Since then, the entire notion of online videos has exploded. Overall, the average online video viewer watched over 12 hours of online video in March, more than double a year ago, according to comScore, a digital media measurement company.

What started out as a vehicle to help friends share videos easily has grown into something that has changed the world. YouTube has become a sort of time capsule for the human race, a repository for our collective humanity. You can learn how to tie a bow tie, watch the Iron Man 2 movie trailer, or see the Berlin Wall fall — over and over again.

Or you can watch a kid with a British accent complain about how his little brother bit his finger in "Charlie bit my finger — again!" You won't be alone. With more than 185 million views, it's the second-most watched video on the site behind a Lady Gaga music video.

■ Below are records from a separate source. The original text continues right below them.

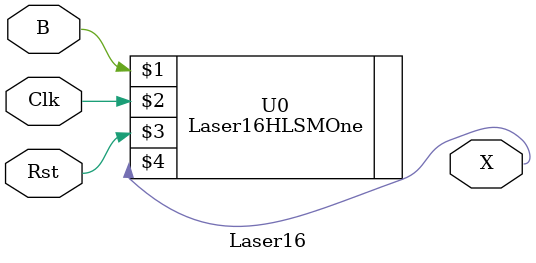
<source format=v>

module Laser16( B, X, Clk, Rst );
  input B;        // button input = start signal
  input Clk;      // system clock
  input Rst;      // system reset 
  
  output X;    // signal that turns the laser on/off
    
  // the state machine
  Laser16HLSMOne U0( B, Clk, Rst, X );
  
endmodule


</source>
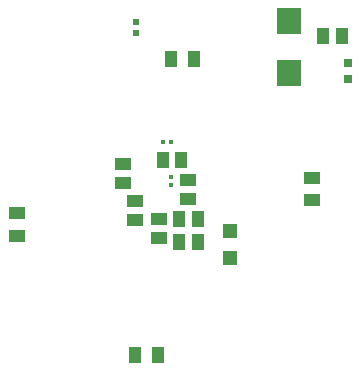
<source format=gbr>
%TF.GenerationSoftware,KiCad,Pcbnew,9.0.6*%
%TF.CreationDate,2025-12-07T19:21:49-08:00*%
%TF.ProjectId,redstone_lamp,72656473-746f-46e6-955f-6c616d702e6b,rev?*%
%TF.SameCoordinates,Original*%
%TF.FileFunction,Paste,Bot*%
%TF.FilePolarity,Positive*%
%FSLAX46Y46*%
G04 Gerber Fmt 4.6, Leading zero omitted, Abs format (unit mm)*
G04 Created by KiCad (PCBNEW 9.0.6) date 2025-12-07 19:21:49*
%MOMM*%
%LPD*%
G01*
G04 APERTURE LIST*
%ADD10R,1.470000X1.020000*%
%ADD11R,0.620000X0.600000*%
%ADD12R,0.460000X0.420000*%
%ADD13R,1.000000X1.450000*%
%ADD14R,1.020000X1.470000*%
%ADD15R,2.150000X2.200000*%
%ADD16R,1.450000X1.000000*%
%ADD17R,0.700000X0.650000*%
%ADD18R,0.420000X0.460000*%
%ADD19R,1.250000X1.150000*%
G04 APERTURE END LIST*
D10*
%TO.C,C2*%
X131500000Y-51400000D03*
X131500000Y-53000000D03*
%TD*%
%TO.C,C2*%
X137000000Y-52700000D03*
X137000000Y-54300000D03*
%TD*%
D11*
%TO.C,C1*%
X132580000Y-40280000D03*
X132580000Y-39360000D03*
%TD*%
D10*
%TO.C,C2*%
X134500000Y-57600000D03*
X134500000Y-56000000D03*
%TD*%
D12*
%TO.C,C9*%
X134840000Y-49500000D03*
X135500000Y-49500000D03*
%TD*%
D13*
%TO.C,R1*%
X137450000Y-42500000D03*
X135550000Y-42500000D03*
%TD*%
D14*
%TO.C,C3*%
X148400000Y-40500000D03*
X150000000Y-40500000D03*
%TD*%
D15*
%TO.C,D19*%
X145500000Y-43700000D03*
X145500000Y-39300000D03*
%TD*%
D10*
%TO.C,C2*%
X132500000Y-56100000D03*
X132500000Y-54500000D03*
%TD*%
D14*
%TO.C,C10*%
X134810000Y-51000000D03*
X136410000Y-51000000D03*
%TD*%
D16*
%TO.C,R2*%
X147500000Y-52550000D03*
X147500000Y-54450000D03*
%TD*%
D14*
%TO.C,C10*%
X136200000Y-58000000D03*
X137800000Y-58000000D03*
%TD*%
%TO.C,C2*%
X137800000Y-56000000D03*
X136200000Y-56000000D03*
%TD*%
D16*
%TO.C,R4*%
X122500000Y-57450000D03*
X122500000Y-55550000D03*
%TD*%
D17*
%TO.C,C4*%
X150500000Y-42825000D03*
X150500000Y-44175000D03*
%TD*%
D13*
%TO.C,R3*%
X132500000Y-67500000D03*
X134400000Y-67500000D03*
%TD*%
D18*
%TO.C,C11*%
X135500000Y-52500000D03*
X135500000Y-53160000D03*
%TD*%
D19*
%TO.C,R5*%
X140500000Y-59350000D03*
X140500000Y-57000000D03*
%TD*%
M02*

</source>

Still, it's Yakov's initial contribution that represents the best in YouTube. The episode with the elephants may seem inane or silly, certainly not earth-shattering, but it's moments like those that make up real life and that, when shared, help us get to know each other better.

I'm a regular user of YouTube, posting clips — most of them limited by privacy settings to specific viewers — of everything from vacations to a weird Harry Potter skit my young cousins performed. Nothing beats being able to share family videos with my mom with the click of a button or watching footage of a cousin's baby while the sweet little girl was still in the hospital.

There's no question that YouTube is an invaluable tool to educate and entertain us, but none of that tops its ability to connect us. And to think that it all began at the zoo. Talk about evolution!